_TRY IT_
Please reproduce these lines exactly, leaving the pictures out of your answer.

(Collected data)
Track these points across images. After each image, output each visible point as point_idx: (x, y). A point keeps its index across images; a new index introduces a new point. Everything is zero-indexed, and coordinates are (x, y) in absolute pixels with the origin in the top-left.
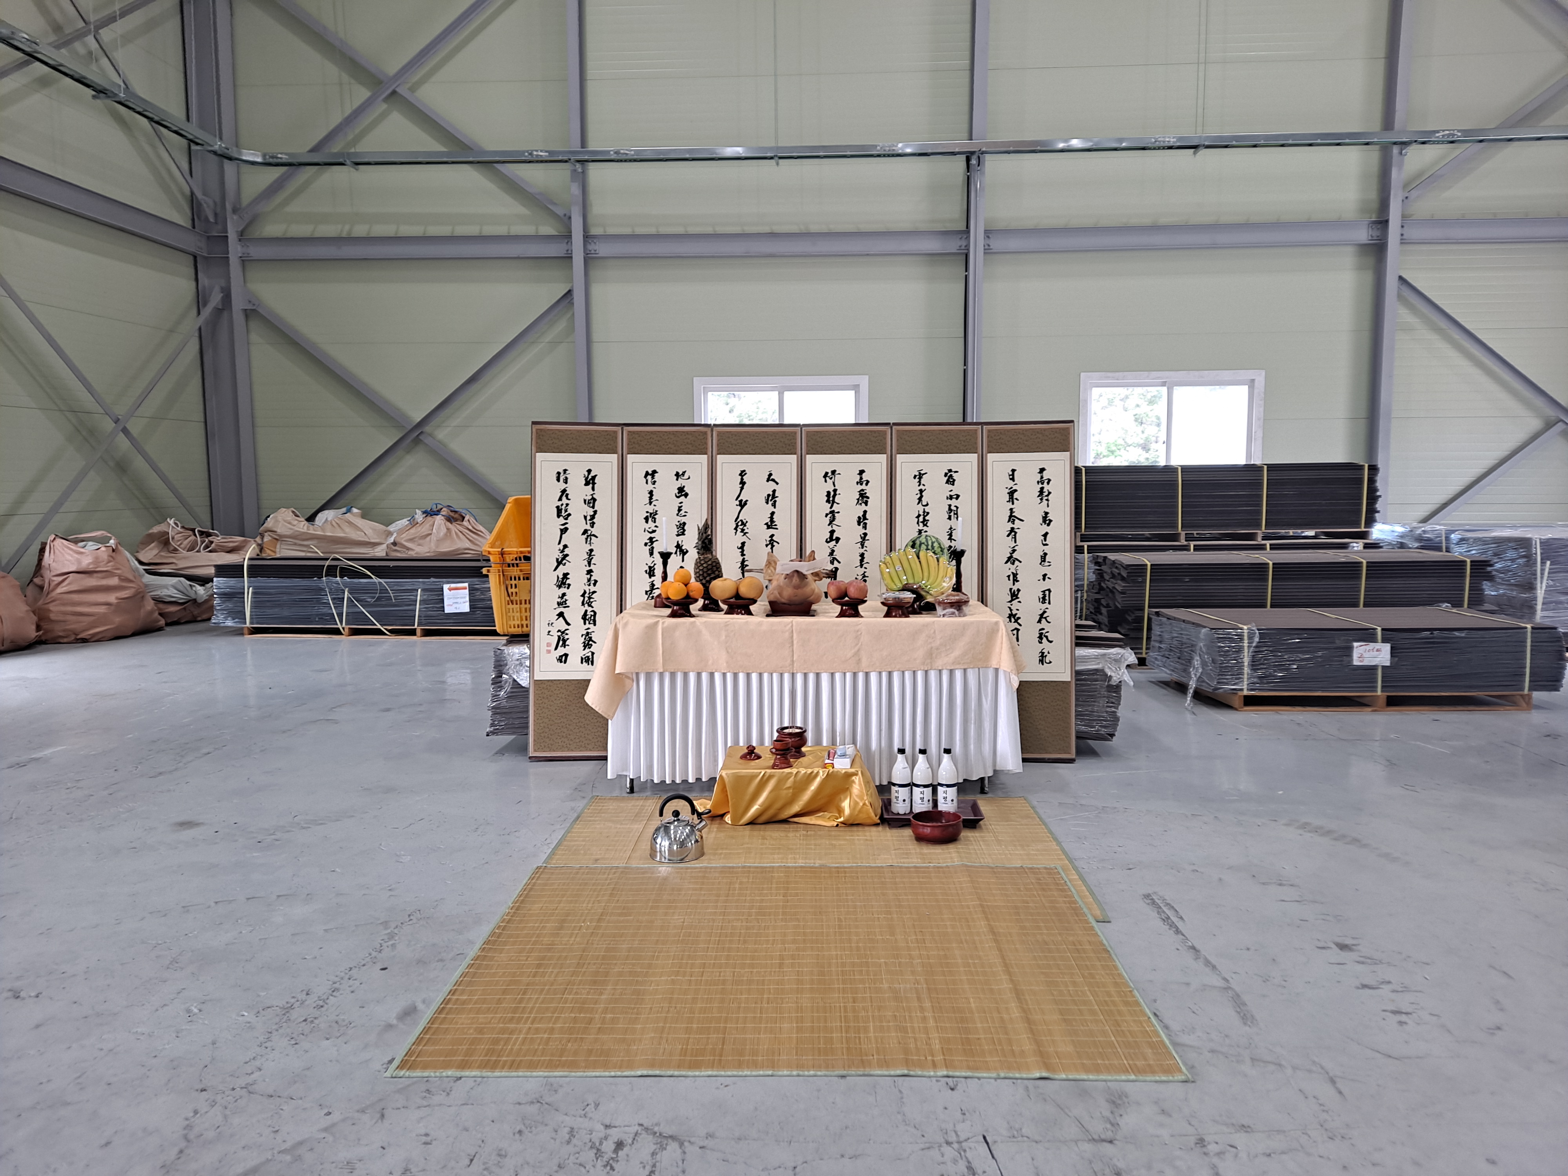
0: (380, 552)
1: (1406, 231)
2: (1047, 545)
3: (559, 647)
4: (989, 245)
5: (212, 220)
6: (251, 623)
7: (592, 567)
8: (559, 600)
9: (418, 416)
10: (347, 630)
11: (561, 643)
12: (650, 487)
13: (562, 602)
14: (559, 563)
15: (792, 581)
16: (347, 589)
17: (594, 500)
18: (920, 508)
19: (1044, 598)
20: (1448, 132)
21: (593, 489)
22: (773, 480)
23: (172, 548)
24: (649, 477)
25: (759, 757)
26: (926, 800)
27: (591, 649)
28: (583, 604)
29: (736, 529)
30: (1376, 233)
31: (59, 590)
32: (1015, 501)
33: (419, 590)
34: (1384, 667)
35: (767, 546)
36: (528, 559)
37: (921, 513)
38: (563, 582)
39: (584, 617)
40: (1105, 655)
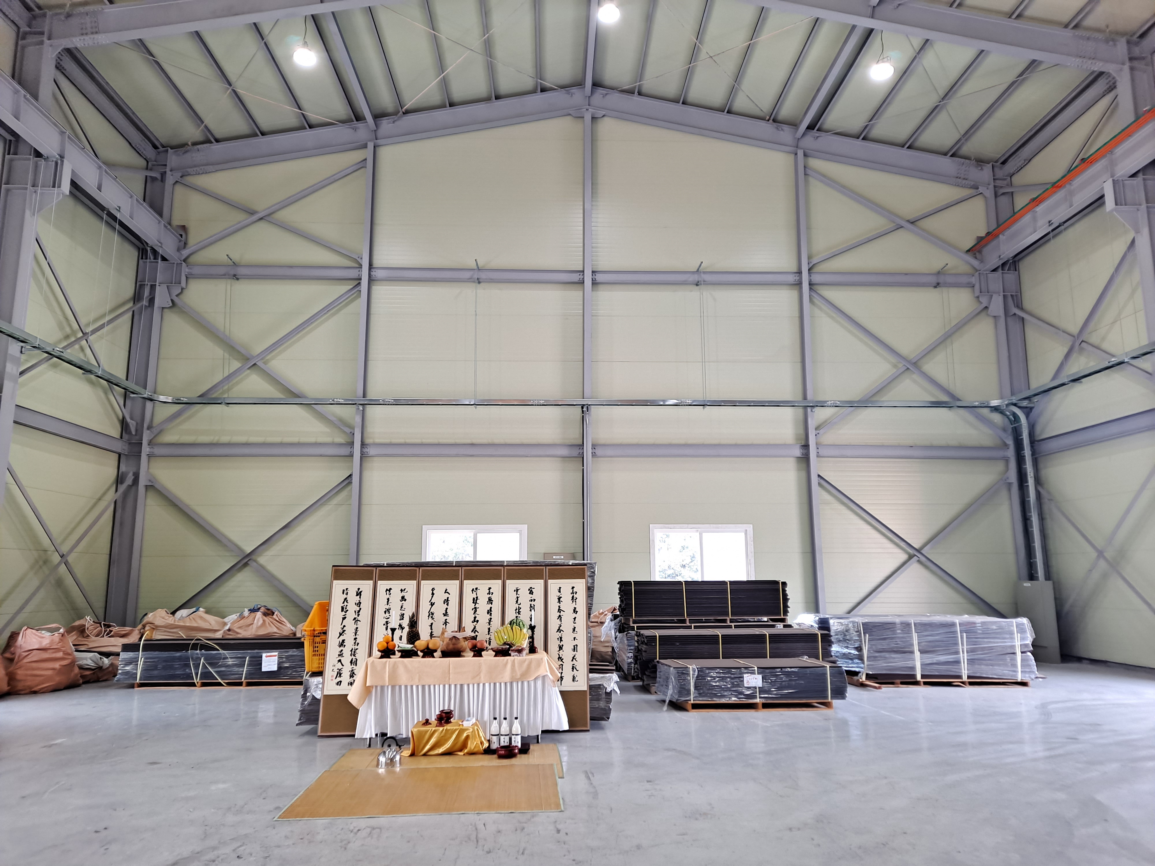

_RESPONSE_
Track these points across images. After each image, output each visible point as point_idx: (x, y). A point keeps its index across images; a new index introduces a new point. Everything is zero-indexed, and coordinates are (x, y) in absolute pixels with the origin in the top-left.
0: (380, 552)
1: (1406, 231)
2: (1047, 545)
3: (559, 647)
4: (989, 245)
5: (212, 220)
6: (251, 623)
7: (592, 567)
8: (559, 600)
9: (418, 416)
10: (347, 630)
11: (561, 643)
12: (650, 487)
13: (562, 602)
14: (559, 563)
15: (792, 581)
16: (347, 589)
17: (594, 500)
18: (920, 508)
19: (1044, 598)
20: (1448, 132)
21: (593, 489)
22: (773, 480)
23: (172, 548)
24: (649, 477)
25: (759, 757)
26: (926, 800)
27: (591, 649)
28: (583, 604)
29: (736, 529)
30: (1376, 233)
31: (59, 590)
32: (1015, 501)
33: (419, 590)
34: (1384, 667)
35: (767, 546)
36: (528, 559)
37: (921, 513)
38: (563, 582)
39: (584, 617)
40: (1105, 655)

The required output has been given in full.